The alphabet is Σ = { a, b }. Indicate the number of processing steps for the given input string.
- G = { a*|b, ba*, b* }, input string = aababb
NFA
The following is the result of applying Thompson's algorithm. State 8 recognizes the first expression (token T1); state 13 recognizes token T2; and state 17 recognizes token T3.
<graph> digraph nfa {
{ node [shape=circle style=invis] s }
rankdir=LR; ratio=0.5
node [shape=doublecircle,fixedsize=true,width=0.2,fontsize=10]; 8 13 17
node [shape=circle,fixedsize=true,width=0.2,fontsize=10];
s -> 0
0 -> 1 1 -> 2 1 -> 6 2 -> 3 2 -> 5 3 -> 4 [label="a",fontsize=10] 4 -> 3 4 -> 5 5 -> 8 6 -> 7 [label="b",fontsize=10] 7 -> 8
0 -> 9 9 -> 10 [label="b",fontsize=10] 10 -> 11 10 -> 13 11 -> 12 [label="a",fontsize=10] 12 -> 11 12 -> 13
0 -> 14 14 -> 15 14 -> 17 15 -> 16 [label="b",fontsize=10] 16 -> 15 16 -> 17 fontsize=10
} </graph>
DFA
Determination table for the above NFA:
| In | α∈Σ | move(In, α) | ε-closure(move(In, α)) | In+1 = ε-closure(move(In, α)) |
|---|---|---|---|---|
| - | - | 0 | 0, 1, 2, 3, 5, 6, 8, 9, 14, 15, 17 | 0 (T1) |
| 0 | a | 4 | 3, 4, 5, 8 | 1 (T1) |
| 0 | b | 7, 10, 16 | 7, 8, 10, 11, 13, 15, 16, 17 | 2 (T1) |
| 1 | a | 4 | 3, 4, 5, 8 | 1 (T1) |
| 1 | b | - | - | - |
| 2 | a | 12 | 11, 12, 13 | 3 (T2) |
| 2 | b | 16 | 15, 16, 17 | 4 (T3) |
| 3 | a | 12 | 11, 12, 13 | 3 (T2) |
| 3 | b | - | - | - |
| 4 | a | - | - | - |
| 4 | b | 16 | 15, 16, 17 | 4 (T3) |
Graphically, the DFA is represented as follows:
<graph> digraph dfa {
{ node [shape=circle style=invis] s }
rankdir=LR; ratio=0.5
node [shape=doublecircle,fixedsize=true,width=0.2,fontsize=10]; 0 1 2 3 4
node [shape=circle,fixedsize=true,width=0.2,fontsize=10];
s -> 0
0 -> 1 [label="a",fontsize=10]
0 -> 2 [label="b",fontsize=10]
1 -> 1 [label="a",fontsize=10]
2 -> 3 [label="a",fontsize=10]
2 -> 4 [label="b",fontsize=10]
3 -> 3 [label="a",fontsize=10]
4 -> 4 [label="b",fontsize=10]
fontsize=10
} </graph>
The minimization tree is as follows. Note that before considering transition behavior, states are split according to the token they recognize.
<graph> digraph mintree {
node [shape=none,fixedsize=true,width=0.3,fontsize=10]

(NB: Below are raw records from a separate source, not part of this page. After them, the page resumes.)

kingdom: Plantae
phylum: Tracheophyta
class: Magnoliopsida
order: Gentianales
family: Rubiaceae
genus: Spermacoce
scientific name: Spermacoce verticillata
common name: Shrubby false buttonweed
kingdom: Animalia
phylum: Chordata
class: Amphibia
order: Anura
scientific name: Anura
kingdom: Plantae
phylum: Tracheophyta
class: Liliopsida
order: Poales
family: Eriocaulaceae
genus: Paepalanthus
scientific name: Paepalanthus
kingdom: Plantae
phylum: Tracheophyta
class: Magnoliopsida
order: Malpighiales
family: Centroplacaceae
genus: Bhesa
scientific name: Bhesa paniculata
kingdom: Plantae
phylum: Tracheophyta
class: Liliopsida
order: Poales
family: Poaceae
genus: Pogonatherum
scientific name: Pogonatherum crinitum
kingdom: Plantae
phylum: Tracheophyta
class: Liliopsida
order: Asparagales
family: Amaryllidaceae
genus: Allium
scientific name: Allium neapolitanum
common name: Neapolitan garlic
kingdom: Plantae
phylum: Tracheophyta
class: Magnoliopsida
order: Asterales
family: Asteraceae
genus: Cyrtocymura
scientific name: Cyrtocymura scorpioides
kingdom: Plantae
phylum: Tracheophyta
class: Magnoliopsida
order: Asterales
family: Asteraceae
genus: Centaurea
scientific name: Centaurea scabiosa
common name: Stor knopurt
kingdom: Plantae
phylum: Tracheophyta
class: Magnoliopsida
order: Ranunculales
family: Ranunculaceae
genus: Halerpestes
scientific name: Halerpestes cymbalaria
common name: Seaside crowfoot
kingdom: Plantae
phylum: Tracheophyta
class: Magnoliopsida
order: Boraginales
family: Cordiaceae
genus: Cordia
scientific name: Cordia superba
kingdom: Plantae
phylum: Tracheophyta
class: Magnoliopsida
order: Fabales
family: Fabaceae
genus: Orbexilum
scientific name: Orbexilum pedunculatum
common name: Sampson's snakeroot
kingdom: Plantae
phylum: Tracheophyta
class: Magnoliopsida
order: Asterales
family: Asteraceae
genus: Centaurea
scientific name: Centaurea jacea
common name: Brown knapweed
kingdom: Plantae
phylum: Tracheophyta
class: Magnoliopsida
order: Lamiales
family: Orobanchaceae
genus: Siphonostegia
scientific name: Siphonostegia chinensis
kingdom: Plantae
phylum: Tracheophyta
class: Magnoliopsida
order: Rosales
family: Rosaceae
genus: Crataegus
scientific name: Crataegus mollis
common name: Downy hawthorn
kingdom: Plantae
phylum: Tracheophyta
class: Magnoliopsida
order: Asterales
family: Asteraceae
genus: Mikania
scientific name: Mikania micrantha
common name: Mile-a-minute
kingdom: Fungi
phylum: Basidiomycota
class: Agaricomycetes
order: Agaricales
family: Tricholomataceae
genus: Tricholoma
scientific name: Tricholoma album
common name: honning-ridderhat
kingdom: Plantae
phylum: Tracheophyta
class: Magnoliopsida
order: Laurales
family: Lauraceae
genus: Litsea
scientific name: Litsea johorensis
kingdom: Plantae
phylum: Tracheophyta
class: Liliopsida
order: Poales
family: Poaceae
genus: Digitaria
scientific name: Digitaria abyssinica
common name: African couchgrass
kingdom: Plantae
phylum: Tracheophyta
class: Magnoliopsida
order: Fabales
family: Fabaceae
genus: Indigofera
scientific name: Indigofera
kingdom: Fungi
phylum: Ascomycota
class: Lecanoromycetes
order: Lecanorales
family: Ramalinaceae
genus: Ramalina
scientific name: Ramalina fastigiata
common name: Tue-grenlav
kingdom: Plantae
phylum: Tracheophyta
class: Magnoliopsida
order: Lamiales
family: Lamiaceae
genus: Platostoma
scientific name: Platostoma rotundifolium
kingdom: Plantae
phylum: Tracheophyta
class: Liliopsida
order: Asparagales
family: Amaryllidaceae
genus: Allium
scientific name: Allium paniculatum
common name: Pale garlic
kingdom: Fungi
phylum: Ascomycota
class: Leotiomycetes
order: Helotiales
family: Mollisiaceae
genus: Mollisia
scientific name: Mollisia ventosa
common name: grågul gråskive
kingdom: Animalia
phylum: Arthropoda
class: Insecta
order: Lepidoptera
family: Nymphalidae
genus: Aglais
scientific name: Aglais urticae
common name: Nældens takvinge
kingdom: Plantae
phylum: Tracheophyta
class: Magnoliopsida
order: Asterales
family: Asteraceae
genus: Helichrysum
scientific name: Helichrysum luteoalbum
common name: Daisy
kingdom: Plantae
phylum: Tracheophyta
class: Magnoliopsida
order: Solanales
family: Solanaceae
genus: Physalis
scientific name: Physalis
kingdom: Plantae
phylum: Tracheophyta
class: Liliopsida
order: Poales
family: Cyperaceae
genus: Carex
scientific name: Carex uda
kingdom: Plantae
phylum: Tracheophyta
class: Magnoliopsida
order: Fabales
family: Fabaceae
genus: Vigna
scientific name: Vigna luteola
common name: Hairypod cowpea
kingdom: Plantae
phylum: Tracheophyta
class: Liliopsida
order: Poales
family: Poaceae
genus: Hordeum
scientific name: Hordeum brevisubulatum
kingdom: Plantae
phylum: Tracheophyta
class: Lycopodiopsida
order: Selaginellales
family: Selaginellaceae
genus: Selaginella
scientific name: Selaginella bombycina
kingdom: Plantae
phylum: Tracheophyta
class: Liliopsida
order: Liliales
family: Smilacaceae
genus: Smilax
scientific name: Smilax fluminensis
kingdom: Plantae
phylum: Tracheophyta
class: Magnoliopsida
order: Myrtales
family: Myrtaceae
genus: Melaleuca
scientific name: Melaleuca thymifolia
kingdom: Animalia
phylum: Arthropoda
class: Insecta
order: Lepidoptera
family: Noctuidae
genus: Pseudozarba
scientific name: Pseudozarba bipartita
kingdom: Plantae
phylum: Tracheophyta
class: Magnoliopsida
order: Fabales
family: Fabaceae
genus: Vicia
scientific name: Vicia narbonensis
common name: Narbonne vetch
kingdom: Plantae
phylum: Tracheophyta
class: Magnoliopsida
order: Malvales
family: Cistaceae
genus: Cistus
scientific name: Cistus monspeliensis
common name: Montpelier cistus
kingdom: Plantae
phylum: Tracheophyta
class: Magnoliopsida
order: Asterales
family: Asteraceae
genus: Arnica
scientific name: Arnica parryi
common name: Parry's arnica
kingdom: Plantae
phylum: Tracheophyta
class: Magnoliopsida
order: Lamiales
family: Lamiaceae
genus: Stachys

"{0, 1, 2, 3, 4}" -> "{}" [label="NF",fontsize=10]
"{0, 1, 2, 3, 4}" -> "{0, 1, 2, 3, 4} " [label=" F",fontsize=10]
"{0, 1, 2, 3, 4} " -> "{0, 1, 2}" [label=" T1",fontsize=10]
"{0, 1, 2, 3, 4} " -> "{3}" [label=" T2",fontsize=10]
"{0, 1, 2, 3, 4} " -> "{4}" [label=" T3",fontsize=10]
"{0, 1, 2}" -> "{0, 1}" //[label=" a",fontsize=10]
"{0, 1, 2}" -> "{2}" [label=" a",fontsize=10]
"{0, 1}" -> "{0}"
"{0, 1}" -> "{1}" [label=" b",fontsize=10]
fontsize=10
//label="Minimization tree"
} </graph>
The tree expansion for non-splitting sets has been omitted for simplicity ("a" transitions for super-state {0, 1}).
Given the minimization tree, the DFA is already minimal.
Input Analysis
| In | Input | In+1 / Token |
|---|---|---|
| 0 | aababb$ | 1 |
| 1 | ababb$ | 1 |
| 1 | babb$ | T1 (aa) |
| 0 | babb$ | 2 |
| 2 | abb$ | 3 |
| 3 | bb$ | T2 (ba) |
| 0 | bb$ | 2 |
| 2 | b$ | 4 |
| 4 | $ | T3 (bb) |
The input string aababb is, after 9 steps, split into three tokens: T1 (corresponding to lexeme aa), T2 (ba), and T3 (bb).